La Guinée, à la COP24 en Pologne !

La Guinée s’est engagée à réduire de 13% ses émissions de gaz-à-effet de serre d’ici 2030. Pour ce faire, les besoins en financement sont estimés à 6,5 milliards de dollars US pour la période 2016-2030 pour le seul secteur énergétique (atténuation) et de 1,7 milliard de dollars US pour la même période dans le cadre de l’adaptation (agriculture, reboisement, reforestation, etc.).

D’ailleurs, la Guinée sera en Pologne du 2 au 14 décembre 2018. C’est à la faveur de la COP24. Le gouvernement s’active dans les préparatifs. Une occasion d’ailleurs pour Oyé Guilavogui de faire l’état des lieux des préparatifs.

Le ministre de l’Environnement, des Eaux et Forêts rappelle d’entrée que la République de Guinée, en ratifiant la Convention Cadre des Nations Unies sur les Changements Climatiques (CCNUCC) a  l’obligation, à l’instar des autres pays Parties, de préparer des communications nationales comprenant des inventaires nationaux des Gaz à Effet de Serre (GES), des études de vulnérabilité de différents secteurs d’activités, la définition des Plans nationaux sur les mesures d’atténuation et d’adaptation aux effets des changements climatiques. Pour sa part, sa communication porte sur la mise en œuvre de la Convention, le rappel des enjeux des COP 21 à 23 et l’état d’avancement des préparatifs de la COP24.

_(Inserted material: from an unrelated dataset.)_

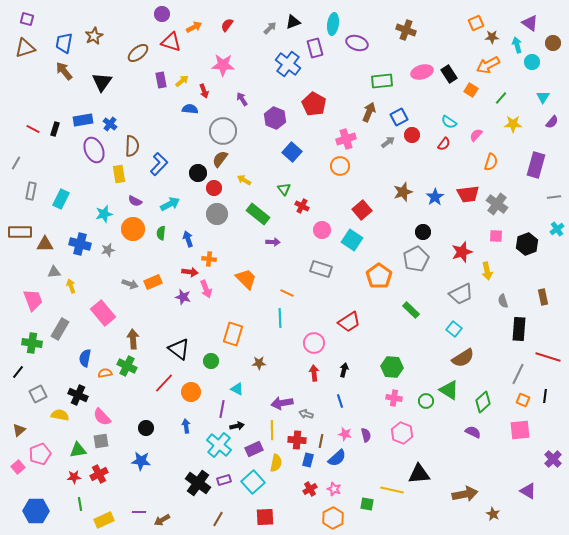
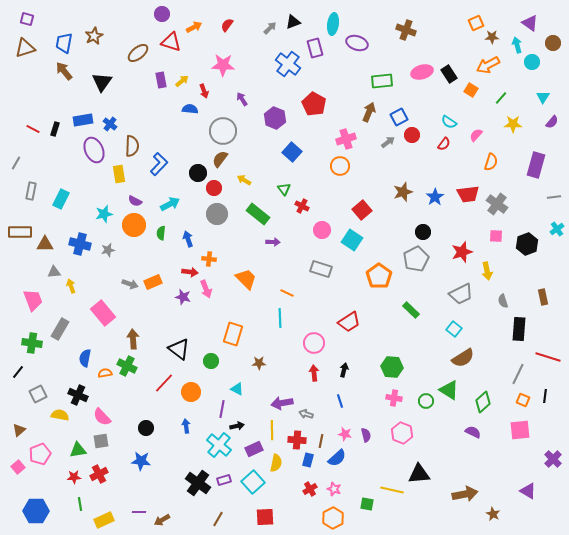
orange circle at (133, 229): moved 1 px right, 4 px up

En ce qui concerne la mise en œuvre de la convention, Oyé Guilavogui a précisé au cours du conseil des ministres que la Guinée a  bénéficié du Fonds pour l’Environnement Mondial (FEM) des moyens financiers pour préparer et présenter deux Communications Nationales Initiales à la Conférence des Parties.C’est ainsi ajoute-t-il qu’un plan d’action national d’adaptation au changement climatique (PANA) a été élaboré, adopté et approuvé par le gouvernement en décembre 2007 qui a identifié 25 profils de projets dont la répartition est en fonction des secteurs socio-économiques indexés vulnérables aux effets néfastes des changements climatiques.

Déjà, la Guinée a établi ses priorités en matière d’atténuation des émissions des gaz à effet de serre, en privilégiant la construction des barrages hydroélectriques (Kaléta, Souapiti, Amareya, Foumi, Koukoutamba, etc.),  la valorisation de l’énergie solaire et l’utilisation du gaz butane, du biogaz, des cuiseurs économes de bois comme des alternatives d’énergies domestiques dans la lutte contre la coupe abusive de bois.